Military museum in Belgrade
Una constitución con catorce capítulos y ciento cuarenta y dos artículos
Aprobada en la Gran Asamblea Nacional en Kragujevac y confirmada por el juramento del príncipe Miloš, la Constitución de Sretenje fue un documento ambicioso para su tiempo: dividida en 14 capítulos y 142 artículos, con la clara intención de organizar el poder y limitar la arbitrariedad. En ella se reconoce el aliento de las ideas liberales europeas — la separación de poderes, el esbozo de un aparato estatal moderno, pero también aquello que siempre más interesa a la gente común: ¿la ley se aplica de igual manera para todos y puede uno sentirse más seguro bajo el techo del Estado? En el segundo capítulo incluso se enumeran los símbolos del Estado, lo que, dada la condición vasalla de Serbia en aquel momento, resultaba especialmente sensible y políticamente “sonoro”. El autor del proyecto fue Dimitrije Davidović, hombre de pluma y de política, que escribió la constitución con espíritu libre, como si supiera que el futuro a veces debe firmarse antes de llegar.
Knez Miloš Obrenović © National Museum of Serbia in Belgrade
Lo más dramático de esta historia es la corta duración de la constitución — fue suspendida tras apenas 55 días, bajo la presión de las grandes potencias de la época: el Imperio Otomano, Rusia y Austria, para las cuales un tono tan liberal parecía una chispa en el bosque del orden feudal. Pero precisamente en esa brevedad reside una fuerte simbología turística: Serbia es un país donde la historia suele condensarse, donde las ideas decisivas surgen de forma rápida y turbulenta, y en lugares que hoy pueden visitarse sin gran esfuerzo. Kragujevac, entonces capital, conserva la atmósfera del momento en que la constitución fue leída ante el pueblo; y el hecho de que el original se conserve en los Archivos de Serbia otorga a Belgrado un cierre silencioso a esta historia — allí donde se guardan papeles que en su día fueron más valientes que los cañones.
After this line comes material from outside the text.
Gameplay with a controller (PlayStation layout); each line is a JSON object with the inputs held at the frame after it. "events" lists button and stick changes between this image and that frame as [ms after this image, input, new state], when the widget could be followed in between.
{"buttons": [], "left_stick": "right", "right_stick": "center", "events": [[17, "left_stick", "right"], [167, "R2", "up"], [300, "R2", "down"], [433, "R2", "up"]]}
Por eso febrero es ideal para un “viaje con motivo”: combinar paseos urbanos, detenerse en el Museo Nacional de Serbia en Belgrado para conocer los retratos de los gobernantes de aquel periodo, continuar hacia el Museo Militar en Kalemegdan donde, entre otras cosas, se exhiben las sables de la insurrección que precedió a la constitución, y en el Museo Nacional de Kragujevac ponerse unas gafas de realidad virtual, regresar dos siglos atrás y “pasear” por el complejo palaciego del príncipe Miloš. Visiten los archivos, sientan el calor de las tabernas tradicionales y llévense un recordatorio esencial — que Serbia, más allá de todo lo que se dice de ella, supo escribir una idea moderna de sí misma.
Un país donde las ideas viajan más rápido que el tiempo
La Asamblea Nacional de Sretenje de 1835 se celebró en el atrio de la Iglesia Vieja, en el lugar donde posteriormente (en 1859) se construyó el edificio de la Antigua Asamblea.